MediEvil est donc un jeu d’action-aventure à l’ancienne qui va mixer exploration, quelques énigmes et des affrontements au travers de deux douzaines de niveaux à taille variable ponctué à chaque fois de sales temps de chargement, où malgré un thème unique (celui d’un Halloween façon Burton), on parvient à trouver une certaine variété dans les niveaux qui ont enfin l’occasion de briller techniquement, sans non plus nous renverser. C’est évidemment incomparable à la version d’origine et même celle sur PSP, mais ce n’est pas chatoyant, et disons le pour forcer dans le comparo bien moins agréable que les trilogies coté Activision. A quelques rares effets, c’est typiquement le résultat qu’on aurait qualifié de « ouais, sympa... » même sur une PS3. Il faut dire qu’on n’a pas non plus l’occasion de bien apprécier les éventuels détails vu la caméra éloignée, pas toujours pratique mais toujours plus que la nouvelle vue « de dos », tout simplement exécrable et qui ne trouvera utilité qu’en cas de danger (donc en exploitant des armes à distance pour éviter le contact).
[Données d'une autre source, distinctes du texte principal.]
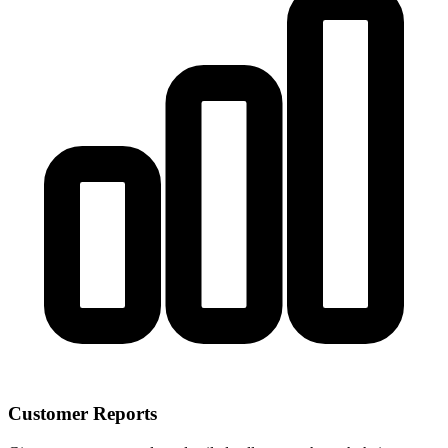
Customer Reports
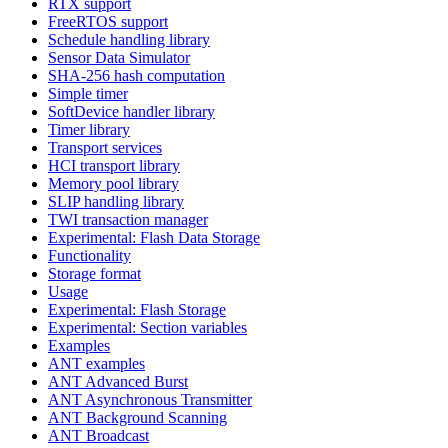
RTX support
FreeRTOS support
Schedule handling library
Sensor Data Simulator
SHA-256 hash computation
Simple timer
SoftDevice handler library
Timer library
Transport services
HCI transport library
Memory pool library
SLIP handling library
TWI transaction manager
Experimental: Flash Data Storage
Functionality
Storage format
Usage
Experimental: Flash Storage
Experimental: Section variables
Examples
ANT examples
ANT Advanced Burst
ANT Asynchronous Transmitter
ANT Background Scanning
ANT Broadcast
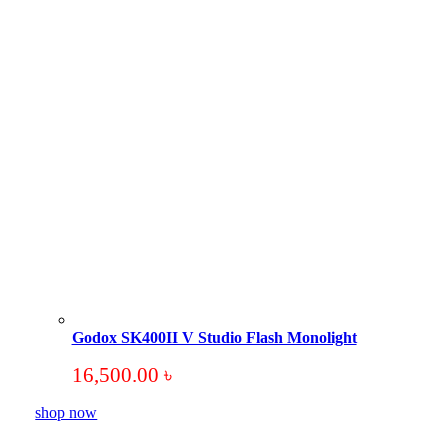
Godox SK400II V Studio Flash Monolight
16,500.00
৳
shop now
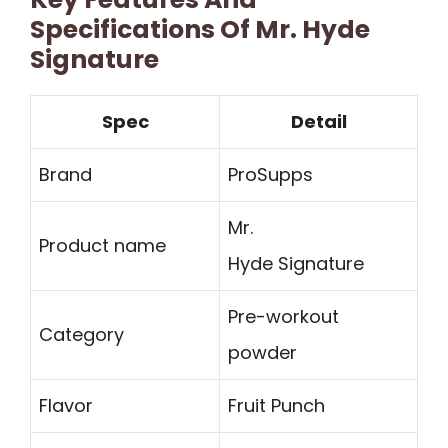
Specifications Of Mr. Hyde
Signature
Spec
Detail
Brand
ProSupps
Mr.
Product name
Hyde Signature
Pre-workout
Category
powder
Flavor
Fruit Punch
Et ce point permet de rebondir sur l’autre problème du jeu. Car même en mettant de coté sa caméra vieillotte, le jeu se traîne des tares qui n’ont plus lieu d’être aujourd’hui. Aucun problème concernant les mécaniques plutôt réussies bien que devenues très (trop ?) classiques, et on aime le fait d’être récompensé à vouloir taper le 100% à chaque niveau pour ensuite se rendre au Hall des Héros et récupérer une nouvelle arme ou une jauge d’énergie supplémentaire, mais wow, ce feeling du néant quoi ! Car si le jeu est plus simple à manier (on joue quand même avec un stick plutôt qu’une croix), les combats sont majoritairement navrants, donnant l’impression de mouliner dans le vide contre des ennemis qui vous touchent obligatoirement à moins d’user en boucle de la même technique (du genre l’attaque concentrée au marteau). En ressort une difficulté artificielle, parfois bien rageante tant elle grimpe assez vite, et un plaisir de jeu, disons le clairement, assez limité durant les 7-8h réclamées pour terminer le jeu. Qu’importe le polish donc. Quand vos fils de 7-10 ans vous regarde jouer en balançant « On dirait un vieux jeu » sans avoir la moindre envie d’y toucher, c’est clairement que Sony a loupé son coup pour relancer une franchise qui méritait meilleure attention.